# Opdracht A
Geef voor elk van de volgende beweringen aan of die klopt met het tekstfragment over de belastingzaak voor de Hoge Raad: (i) het Hof heeft de aanslag verminderd tot een aanslag naar een belastbaar inkomen van f 118.259,--; (ii) belanghebbende heeft beroep in cassatie ingesteld; (iii) de datum van publicatie is 14 juli 2000. Antwoord per bewering met ja of nee en citeer de doorslaggevende woorden letterlijk.
# Opdracht B
Van welk Gerechtshof is de uitspraak van 4 augustus 1998 waartegen volgens het tekstfragment over de belastingzaak voor de Hoge Raad cassatie is ingesteld?
# Opdracht C
Breid het tekstfragment over de belastingzaak voor de Hoge Raad uit, te beginnen na de laatste zin.

Home

Hoge Raad, 14-07-2000, ECLI:NL:HR:2000:BI6937 ECLI:NL:HR:2000:BI6938 AA6510, 34672

Hoge Raad, 14-07-2000, ECLI:NL:HR:2000:BI6937 ECLI:NL:HR:2000:BI6938 AA6510, 34672

Gegevens

Instantie
Hoge Raad
Datum uitspraak
14 juli 2000
Datum publicatie
4 juli 2001
Annotator
ECLI
ECLI:NL:HR:2000:AA6510
Zaaknummer
34672

Inhoudsindicatie

-

Uitspraak

Nr. 34672

14 juli 2000

gewezen op het beroep in cassatie van de Staatssecretaris van Financiën tegen de uitspraak van het Gerechtshof te ‘s-Gravenhage van 4 augustus 1998 betreffende de aan X te Z voor het jaar 1995 opgelegde aanslag inkomstenbelasting/ premie volksverzekeringen.

1. Aanslag, bezwaar en geding voor het Hof

Aan belanghebbende is voor het jaar 1995 een aanslag inkomstenbelasting/premie volksverzekeringen opgelegd naar een belastbaar inkomen van f 123.919,--, welke aanslag, na daartegen gemaakt bezwaar, bij uitspraak van de Inspecteur is gehandhaafd.

Belanghebbende is van de uitspraak van de Inspecteur in beroep gekomen bij het Hof.

Het Hof heeft die uitspraak vernietigd en de aanslag verminderd tot een aanslag berekend naar een belastbaar inkomen van f 118.259,--. De uitspraak van het Hof is aan dit arrest gehecht.

2. Geding in cassatie

De Staatssecretaris van Financiën heeft tegen de uitspraak van het Hof beroep in cassatie ingesteld. Het beroepschrift in cassatie is aan dit arrest gehecht en maakt daarvan deel uit.

Belanghebbende heeft een vertoogschrift ingediend.

# Verstrekte informatie
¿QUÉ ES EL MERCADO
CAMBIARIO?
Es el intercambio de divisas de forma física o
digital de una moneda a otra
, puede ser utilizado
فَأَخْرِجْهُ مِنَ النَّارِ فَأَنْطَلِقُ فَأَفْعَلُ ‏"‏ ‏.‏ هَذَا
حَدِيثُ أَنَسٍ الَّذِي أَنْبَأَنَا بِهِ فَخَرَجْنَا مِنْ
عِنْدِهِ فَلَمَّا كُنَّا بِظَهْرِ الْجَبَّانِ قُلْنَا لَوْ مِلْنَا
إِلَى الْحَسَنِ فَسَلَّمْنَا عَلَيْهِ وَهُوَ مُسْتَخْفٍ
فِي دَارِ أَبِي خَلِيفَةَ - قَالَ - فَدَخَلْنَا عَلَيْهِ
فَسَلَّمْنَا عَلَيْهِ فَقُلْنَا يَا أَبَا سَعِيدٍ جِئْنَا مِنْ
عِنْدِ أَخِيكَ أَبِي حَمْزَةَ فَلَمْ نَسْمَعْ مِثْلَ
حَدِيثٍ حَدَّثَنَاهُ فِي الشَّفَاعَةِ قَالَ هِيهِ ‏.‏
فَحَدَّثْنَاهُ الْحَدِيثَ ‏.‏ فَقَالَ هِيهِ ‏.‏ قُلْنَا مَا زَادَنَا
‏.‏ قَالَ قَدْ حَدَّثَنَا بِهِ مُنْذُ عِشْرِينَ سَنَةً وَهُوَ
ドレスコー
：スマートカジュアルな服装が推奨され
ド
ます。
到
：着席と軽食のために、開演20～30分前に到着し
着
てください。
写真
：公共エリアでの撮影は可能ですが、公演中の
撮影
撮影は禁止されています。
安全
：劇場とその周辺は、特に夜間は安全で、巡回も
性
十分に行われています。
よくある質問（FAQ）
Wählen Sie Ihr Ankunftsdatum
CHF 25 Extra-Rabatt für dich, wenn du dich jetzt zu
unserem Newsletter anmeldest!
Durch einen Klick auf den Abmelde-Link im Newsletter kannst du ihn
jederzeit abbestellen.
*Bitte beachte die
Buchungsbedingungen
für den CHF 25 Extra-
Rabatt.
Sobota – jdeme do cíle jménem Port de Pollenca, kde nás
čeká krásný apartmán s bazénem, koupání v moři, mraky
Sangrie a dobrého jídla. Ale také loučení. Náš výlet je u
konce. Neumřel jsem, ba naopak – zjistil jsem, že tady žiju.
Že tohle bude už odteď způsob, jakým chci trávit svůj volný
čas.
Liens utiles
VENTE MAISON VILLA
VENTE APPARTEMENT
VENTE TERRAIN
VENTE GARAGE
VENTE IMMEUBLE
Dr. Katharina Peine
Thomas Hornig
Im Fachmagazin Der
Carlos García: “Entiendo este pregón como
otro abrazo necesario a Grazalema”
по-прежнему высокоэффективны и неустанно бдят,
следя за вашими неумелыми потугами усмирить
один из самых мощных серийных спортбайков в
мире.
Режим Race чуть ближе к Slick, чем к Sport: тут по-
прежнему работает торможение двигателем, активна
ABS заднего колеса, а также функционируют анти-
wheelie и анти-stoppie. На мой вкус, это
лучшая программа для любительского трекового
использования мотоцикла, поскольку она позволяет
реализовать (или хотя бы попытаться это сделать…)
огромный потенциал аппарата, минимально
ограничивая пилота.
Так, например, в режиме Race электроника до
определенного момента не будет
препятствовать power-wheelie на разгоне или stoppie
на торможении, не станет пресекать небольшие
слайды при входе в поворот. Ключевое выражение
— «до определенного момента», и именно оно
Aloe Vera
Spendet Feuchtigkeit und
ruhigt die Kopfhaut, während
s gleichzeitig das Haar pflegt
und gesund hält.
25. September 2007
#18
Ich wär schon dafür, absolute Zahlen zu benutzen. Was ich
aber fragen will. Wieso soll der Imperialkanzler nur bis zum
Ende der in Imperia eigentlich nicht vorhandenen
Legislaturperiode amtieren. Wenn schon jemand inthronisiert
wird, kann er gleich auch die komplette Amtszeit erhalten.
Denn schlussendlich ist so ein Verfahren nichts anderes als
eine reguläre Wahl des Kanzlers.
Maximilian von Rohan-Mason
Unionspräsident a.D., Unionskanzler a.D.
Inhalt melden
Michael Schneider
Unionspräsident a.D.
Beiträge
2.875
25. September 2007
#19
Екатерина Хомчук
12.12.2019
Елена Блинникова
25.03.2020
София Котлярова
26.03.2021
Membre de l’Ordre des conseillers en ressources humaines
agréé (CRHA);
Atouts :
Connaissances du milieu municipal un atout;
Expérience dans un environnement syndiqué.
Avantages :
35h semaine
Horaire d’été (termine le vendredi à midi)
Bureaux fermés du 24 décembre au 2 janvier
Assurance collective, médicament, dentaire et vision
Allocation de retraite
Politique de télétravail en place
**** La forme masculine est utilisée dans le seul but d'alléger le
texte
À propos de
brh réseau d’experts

# Antwoord A
(i) Ja: "Het Hof heeft die uitspraak vernietigd en de aanslag verminderd tot een aanslag berekend naar een belastbaar inkomen van f 118.259,--."
(ii) Nee: "De Staatssecretaris van Financiën heeft tegen de uitspraak van het Hof beroep in cassatie ingesteld."
(iii) Nee: "Datum publicatie" en "4 juli 2001".

# Antwoord B
Van het Gerechtshof te ‘s-Gravenhage.

# Antwoord C
3. Beoordeling van het middel

3.1. In cassatie kan van het volgende worden uitgegaan. Belanghebbende en haar echtgenoot hebben twee kinderen, te weten E, geboren in 1989, en F, geboren in 1990. Beide kinderen werden in 1995 gedurende vijf dagen per week tussen ongeveer 14.45 uur en 18.00 uur ondergebracht in een verblijf voor kinderopvang. De terzake in rekening gebrachte kosten hebben bedragen f 8.124,-- voor F en f 2.274,72 voor E. Het onzuivere inkomen van belanghebbende beliep in het desbetreffende jaar f 124.514,--, dat van haar echtgenoot f 115.834,--.

3.2. Het Hof heeft geoordeeld, voorzover thans van belang, dat in een geval waarin voor meer dan één kind kinderopvang is genoten, bij het bepalen van het aftrekbare deel van de uitgaven ter zake van die kinderopvang op de voet van artikel 14a van de Uitvoeringsregeling inkomstenbelasting 1990 (hierna: de UR), de volgens de tabel van het eerste lid voor respectievelijk het eerste kind en elk volgend kind geldende bedragen niet dienen te worden samengeteld. Het middel bestrijdt dit oordeel met een rechtsklacht.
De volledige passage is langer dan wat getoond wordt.